Here's an example from the final report [2] , something about "boron dilution"

  We are concerned especially about boron dilution in the downcomer by steam condensation from the steam generators or the vessel wall because it may provide a source of unborated coolant that can migrate to the core following a perturbation. 
  This could lead to a rapid return to power event (reactivity insertion accident) with the possibility of core damage.
Now, it probably depends on pronunciation, but to me "core damage" rhymes a little with Chernobyl.
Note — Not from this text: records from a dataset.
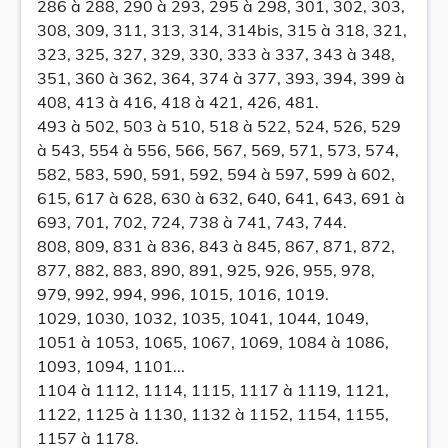
286 à 288, 290 à 293, 295 à 298, 301, 302, 303,
308, 309, 311, 313, 314, 314bis, 315 à 318, 321,
323, 325, 327, 329, 330, 333 à 337, 343 à 348,
351, 360 à 362, 364, 374 à 377, 393, 394, 399 à
408, 413 à 416, 418 à 421, 426, 481.
493 à 502, 503 à 510, 518 à 522, 524, 526, 529
à 543, 554 à 556, 566, 567, 569, 571, 573, 574,
582, 583, 590, 591, 592, 594 à 597, 599 à 602,
615, 617 à 628, 630 à 632, 640, 641, 643, 691 à
693, 701, 702, 724, 738 à 741, 743, 744.
808, 809, 831 à 836, 843 à 845, 867, 871, 872,
877, 882, 883, 890, 891, 925, 926, 955, 978,
979, 992, 994, 996, 1015, 1016, 1019.
1029, 1030, 1032, 1035, 1041, 1044, 1049,
1051 à 1053, 1065, 1067, 1069, 1084 à 1086,
1093, 1094, 1101...
1104 à 1112, 1114, 1115, 1117 à 1119, 1121,
1122, 1125 à 1130, 1132 à 1152, 1154, 1155,
1157 à 1178.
I am glad that the NRC took their time to evaluate this risk, and numerous other like that.

[1] https://www.nrc.gov/reactors/new-reactors/smr/nuscale/ser-op...

[2] https://www.nrc.gov/docs/ML2021/ML20212L586.pdf

fsflover 4 years ago

See also: https://news.ycombinator.com/item?id=26603464

EU experts to say nuclear power qualifies for green investment label: document (reuters.com)

482 points by accountinhn 7 months ago | 552 comments

Also: https://www.ans.org/news/article-1392/robert-anderson-antinu....

flerovium 4 years ago

It's hard not to ignore the fact that anti-nuclear weapons rhetoric has significantly picked up steam recently.[1]

After the pandemic, people seem to have more attention for low-risk high-impact possibilities.

[1] See Ken Follet's Never, op-eds about disarmament, and political science research interest.